# ЗАДАНИЕ 1
Ответьте по отрывку на три вопроса:
(a) Кто своей классификацией типов литературных общностей показал, сколь практически сложна задача создания компаративистских историй?
(b) Какие механизмы взаимодействия, помимо универсальных, всегда наличествуют в разных межкультурных / межлитературных связях?
(c) Какие два варианта ответа на вопрос «что же остается?» предложены в последнем предложении?
# ЗАДАНИЕ 2
Назовите всё, исходя из чего, согласно отрывку, создается множественность «смыслов».

Но все же пока, в явно ослабевшем, по разным причинам, отечественном литературоведении подобные проекты не наблюдаются.

Д. Дюришин своей классификацией типов литературных общностей показал, сколь практически сложна задача создания компаративистских историй и сколько возможностей открывается для выбора пути. Но в любом случае, современная история литературы не может создаваться без фиксирования, учета и анализа фактора межкультурного взаимодействия, «сцепления», «скрещивания» литературных традиций, разного уровня культур, цивилизационных «блоков». При этом следует иметь в виду, что в разных межкультурных / межлитературных связях, помимо универсальных, всегда наличествуют и особые, присущие только данному варианту, механизмы взаимодействия.

 

Итак…

И что же далее – после выявления мифологизма метанарративов, тропологических сюжетно-сценарных «Историй» и «Историй литературы»; после заведомой неполноты и ущербности компаративистских «Историй» и «Всеобщих историй»; после осознания того, что нам доступны не факты, а некие «конструкты», не «истины», а множественность «смыслов», создаваемых, исходя из разных «центризмов», идеологий, эпистем; после понимания того, что в итоге мы получаем «образ», а в крайнем варианте «миф» об Истории; после того как «Вертикаль» культуры рухнула и «слиплась» с «Горизонталью»; после того как обнаружилась однобокая, одномерная ущербность европоцентристского сознания и открылась «пространственная» перспектива истории, синхронная множественность культурных миров, обладающих своей суверенностью и легитимностью – что же остается? Цинизм постмодернизма или трагизм понимания степени нашего незнания и некая туманная перспектива новых Сизифовых мучений?..

# ИСХОДНЫЕ ДАННЫЕ

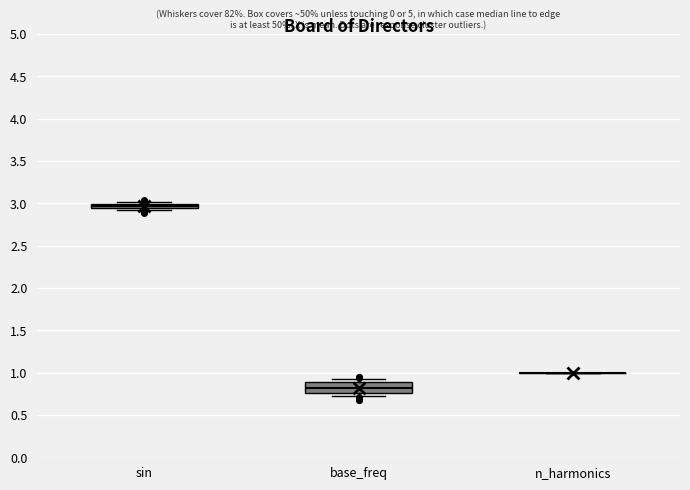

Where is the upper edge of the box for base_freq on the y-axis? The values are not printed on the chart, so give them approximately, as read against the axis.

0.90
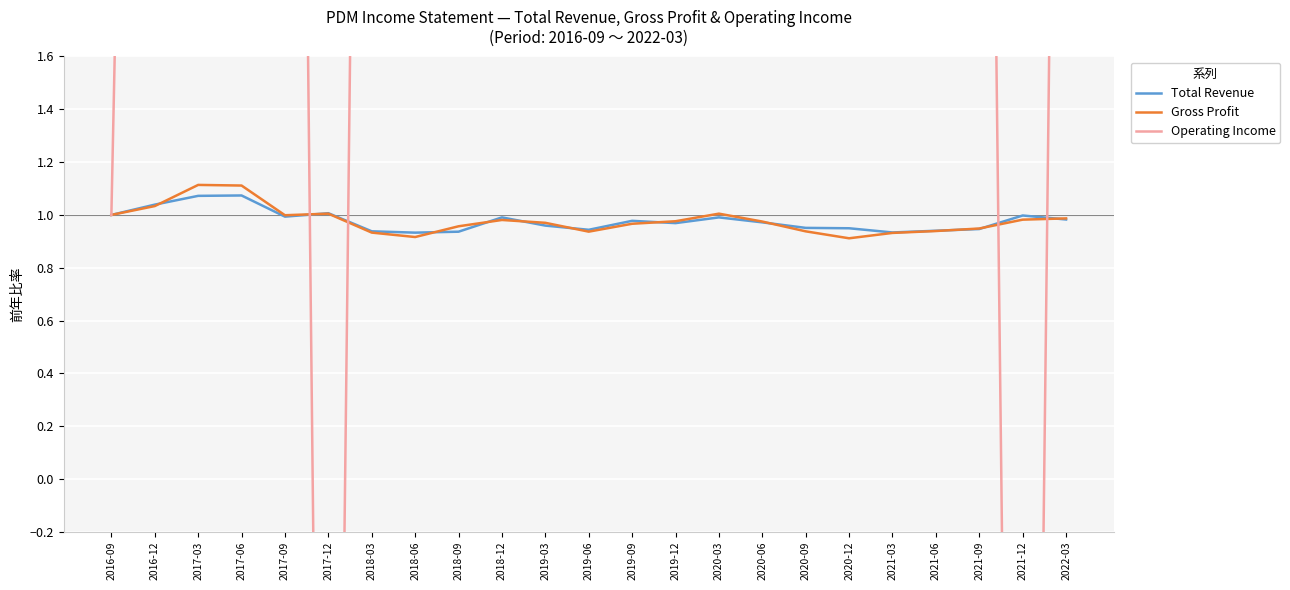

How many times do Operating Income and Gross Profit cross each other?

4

# РЕШЕНИЕ 1
(a) Д. Дюришин.
(b) Особые, присущие только данному варианту механизмы взаимодействия.
(c) Цинизм постмодернизма или трагизм понимания степени нашего незнания и некая туманная перспектива новых Сизифовых мучений.

# РЕШЕНИЕ 2
Разные «центризмы», идеологии, эпистемы.